Stuff Wizard Likes/Doesn’t Like: Wow, this is easier than ever to summarize, thanks to the “Thumbing Off” feature, which was in no way inspired by a certain column in TV Guide, or half of the blurbs in, you guessed it, Entertainment Weekly …
I also add that Valiant back issues, the early issues of Youngblood (compared to a loose bowel movement), the JLA’s opponents from their initial arc, and the White Rabbit storyline from Spectacular Spider-Man are all trashed.
This Ain’t HuffPo: Fan art of Rogue has a “mrrooowrr!” caption…superhero readers are described as having “more complex, shifting alliances than middle-school girls”…Iron Man’s ability to score chicks is questioned due to his face mask…a “cursory examination” of Witchblade’s anatomy is demanded…a Tomb Raider trivia question is interrupted by a request for the address of “that Nude Raider site”…and this issue features more midget references than usual.

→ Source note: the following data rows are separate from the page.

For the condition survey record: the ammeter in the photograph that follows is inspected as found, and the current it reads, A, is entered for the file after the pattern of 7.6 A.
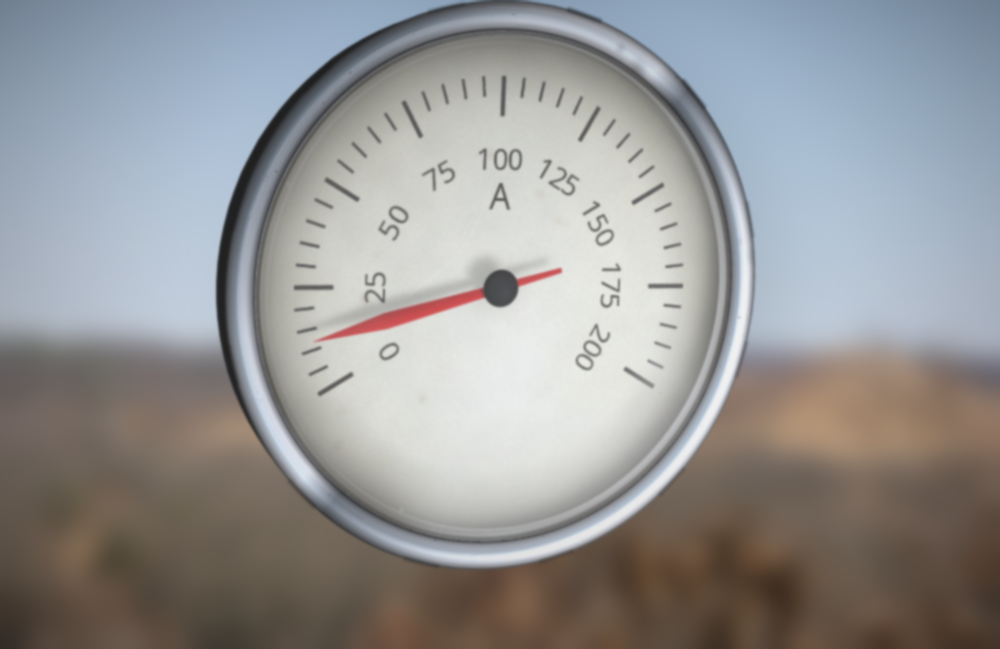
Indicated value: 12.5 A
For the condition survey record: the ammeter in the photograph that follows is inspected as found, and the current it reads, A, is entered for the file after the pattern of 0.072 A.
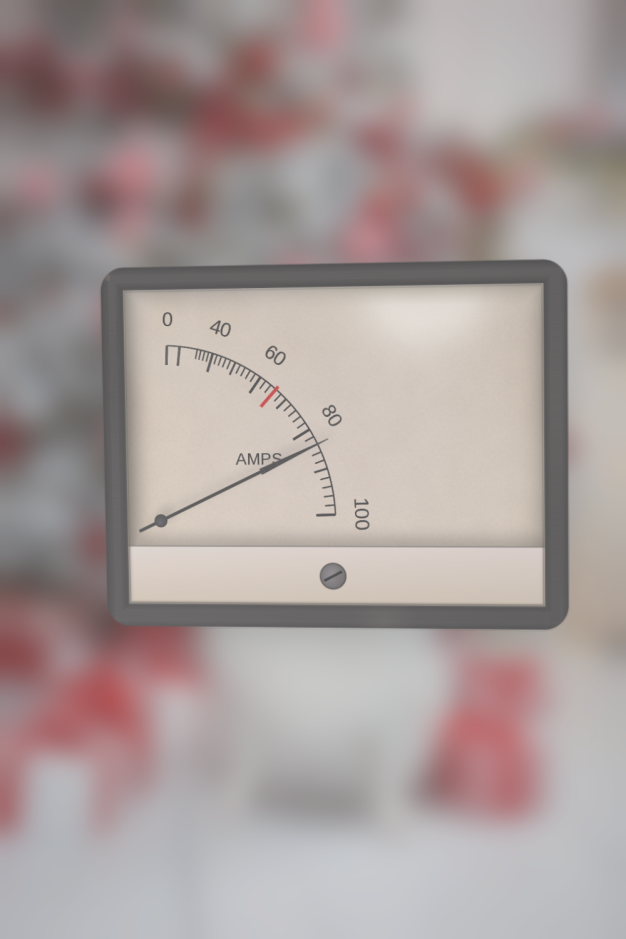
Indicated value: 84 A
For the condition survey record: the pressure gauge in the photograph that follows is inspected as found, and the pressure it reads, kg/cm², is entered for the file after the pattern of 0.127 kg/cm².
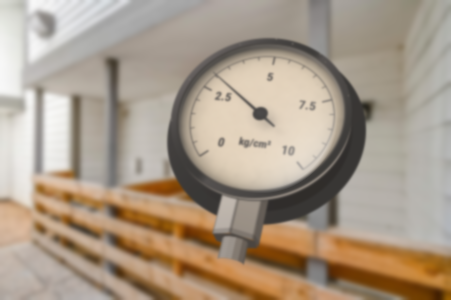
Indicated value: 3 kg/cm²
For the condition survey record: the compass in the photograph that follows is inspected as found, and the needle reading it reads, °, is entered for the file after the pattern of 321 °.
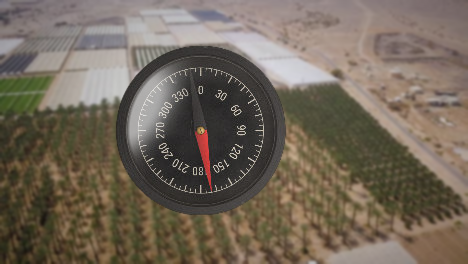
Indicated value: 170 °
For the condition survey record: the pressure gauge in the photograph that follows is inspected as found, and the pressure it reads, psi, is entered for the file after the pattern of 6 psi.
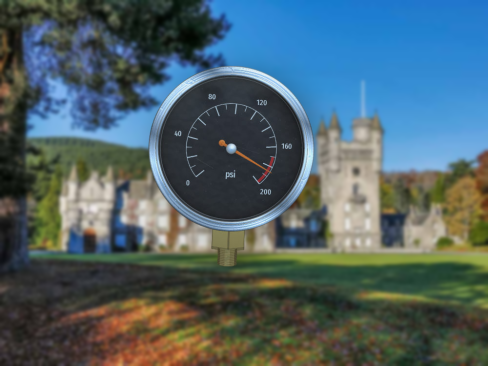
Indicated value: 185 psi
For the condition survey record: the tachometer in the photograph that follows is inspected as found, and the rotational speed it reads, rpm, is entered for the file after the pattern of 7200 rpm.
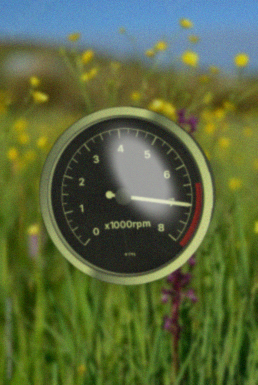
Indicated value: 7000 rpm
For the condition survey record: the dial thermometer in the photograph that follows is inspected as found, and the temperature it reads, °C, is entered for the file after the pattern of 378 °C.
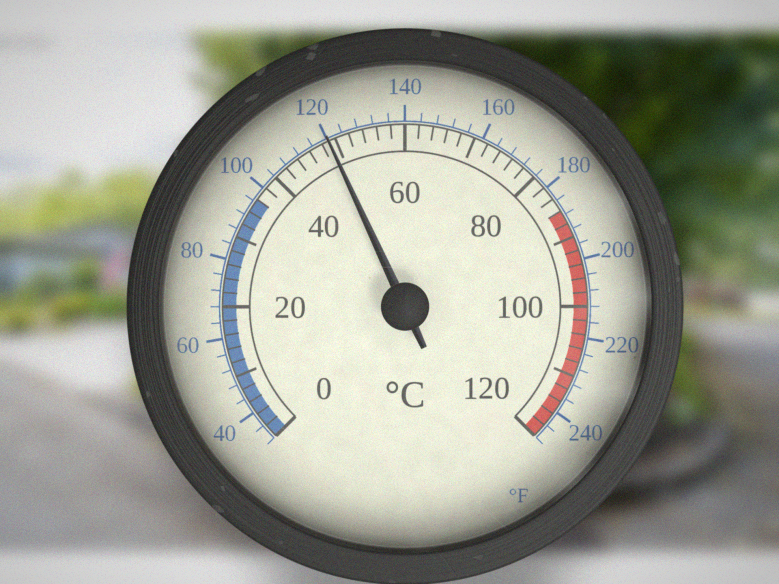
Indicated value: 49 °C
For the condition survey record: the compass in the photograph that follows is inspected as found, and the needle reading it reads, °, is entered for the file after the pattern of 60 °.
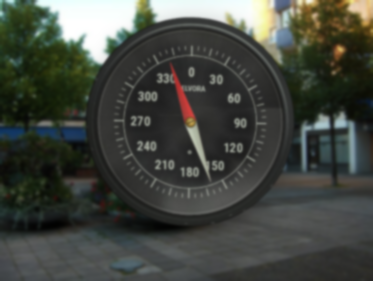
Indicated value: 340 °
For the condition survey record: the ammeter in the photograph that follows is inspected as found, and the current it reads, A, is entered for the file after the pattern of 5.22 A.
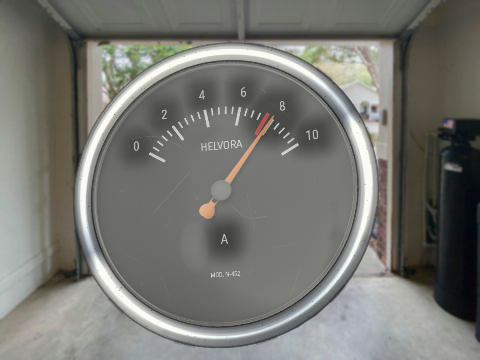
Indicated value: 8 A
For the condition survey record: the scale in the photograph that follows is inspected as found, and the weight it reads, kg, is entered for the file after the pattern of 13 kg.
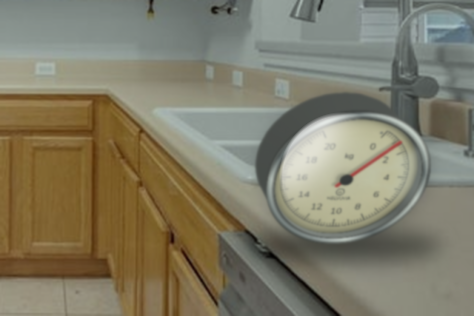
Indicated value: 1 kg
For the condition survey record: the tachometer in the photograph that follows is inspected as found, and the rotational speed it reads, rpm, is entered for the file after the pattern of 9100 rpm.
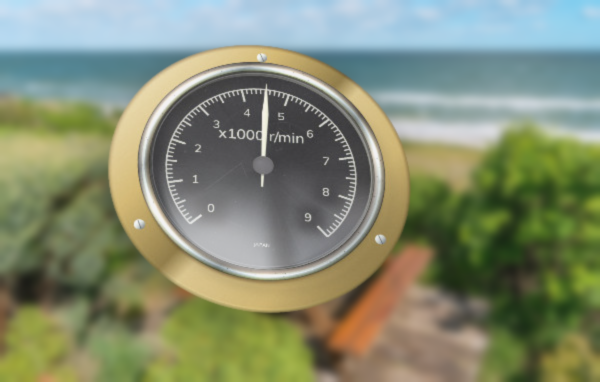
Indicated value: 4500 rpm
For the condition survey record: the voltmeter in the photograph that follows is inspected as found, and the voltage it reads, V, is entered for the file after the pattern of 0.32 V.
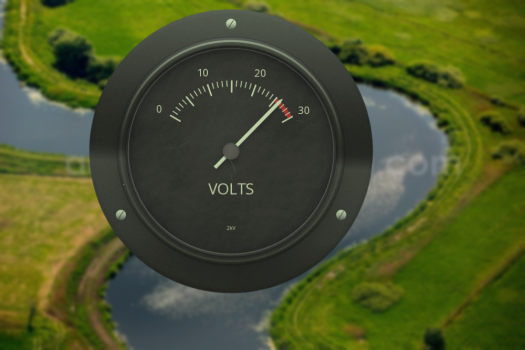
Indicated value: 26 V
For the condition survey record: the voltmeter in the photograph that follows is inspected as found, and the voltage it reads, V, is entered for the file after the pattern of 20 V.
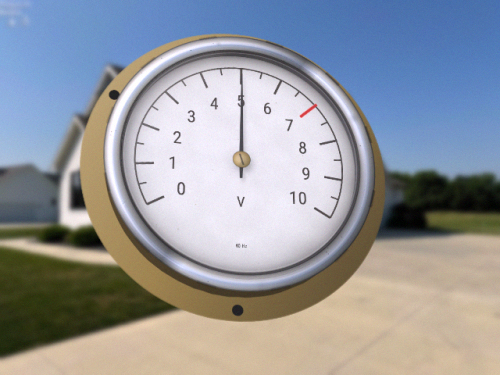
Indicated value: 5 V
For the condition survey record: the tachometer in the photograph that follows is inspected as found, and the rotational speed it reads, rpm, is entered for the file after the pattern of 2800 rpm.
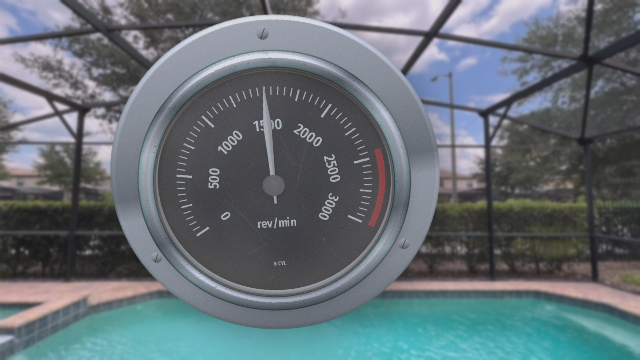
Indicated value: 1500 rpm
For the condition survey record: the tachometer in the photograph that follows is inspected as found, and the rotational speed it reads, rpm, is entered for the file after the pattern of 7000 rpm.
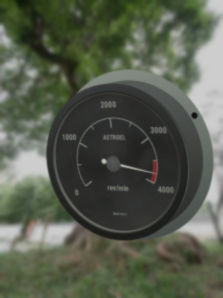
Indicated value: 3750 rpm
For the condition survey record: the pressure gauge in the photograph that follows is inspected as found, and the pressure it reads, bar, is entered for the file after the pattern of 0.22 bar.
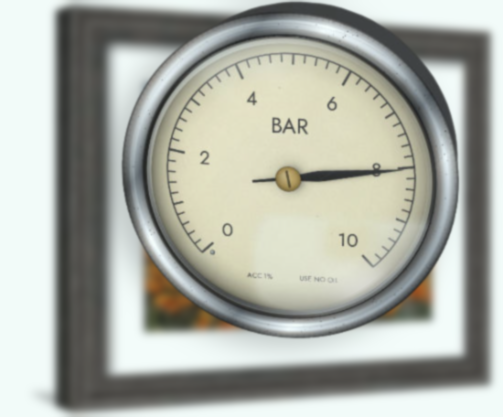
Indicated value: 8 bar
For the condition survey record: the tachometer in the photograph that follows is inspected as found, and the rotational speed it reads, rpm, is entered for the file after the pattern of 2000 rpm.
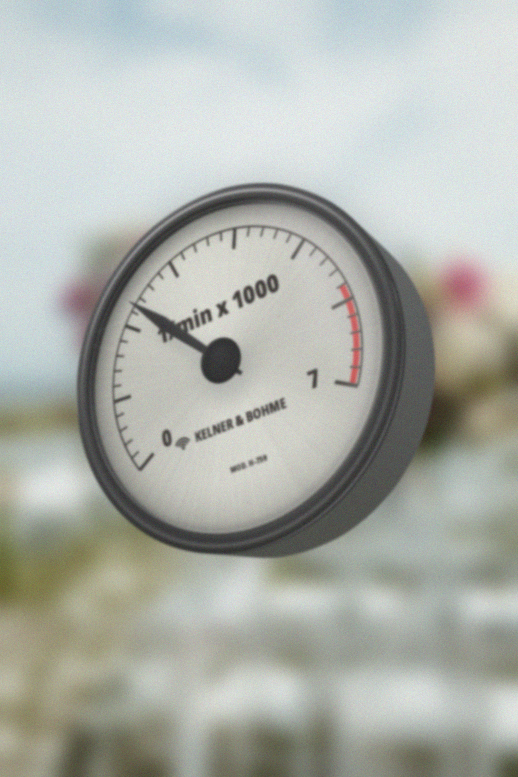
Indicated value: 2300 rpm
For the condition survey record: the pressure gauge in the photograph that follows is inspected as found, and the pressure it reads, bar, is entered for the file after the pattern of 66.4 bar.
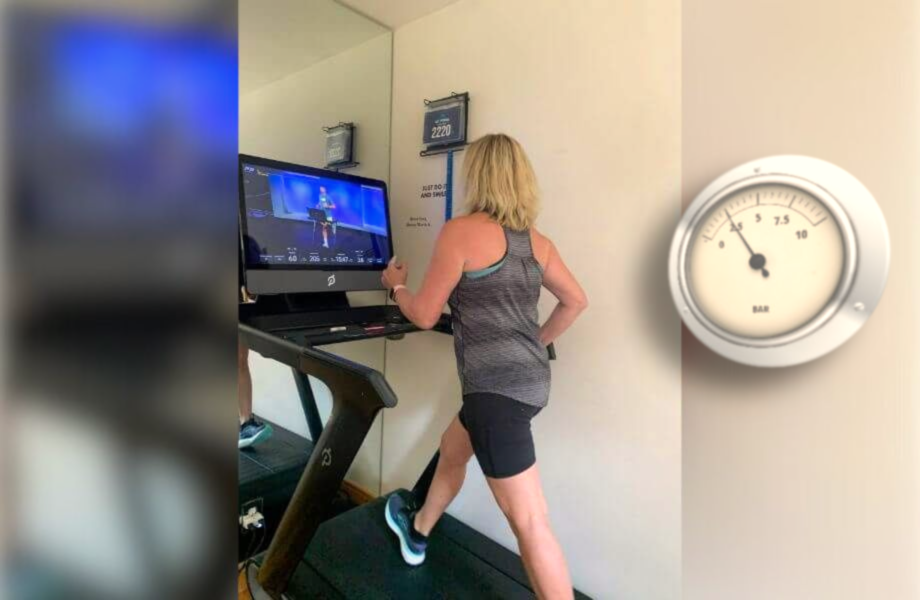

Naughty: Wizard is concerned that hiding “little” Iron Man under the armor hurts his chances with the ladies…fantasizes about the kind of bondage the JLA will experience in issue #20 of their title…accuses the Black Canary and Flash of checking into a hotel that charges by the hour…and a Top 10 list gives us the names of comic characters who sound more like porn stars. Angar the Screamer tops the list.
Vive la France: France is off the hook this issue.
Pathological Scatological: An alternate definition of “Asgard” is given as “something given to particularly flatulent people, especially right after eating Mexican food”…a homemade Phantom action figure is resting on his throne/toilet…and we learn more details about the brownies laced with laxative that were left by Wizard’s water cooler.
Cheap and Stupid and Trashy?: I don’t want to harp on this Entertainment Weekly thing, but it’s difficult to read the issue and not see that influence. It’s no secret that Wizard desires mainstream acceptance, but adopting some of the more annoying aspects of another magazine (“Everything must be graded, ranked, and separated into winners and losers!”) is the worst way to go. The humor is less gross, but now more sexual, and the snark vs. praise ratio is again out of whack. Wizard is overwhelmingly negative this month, at least when it comes to new comics. It’s still entertaining, however, and I welcomed the cynical takes as a teenager.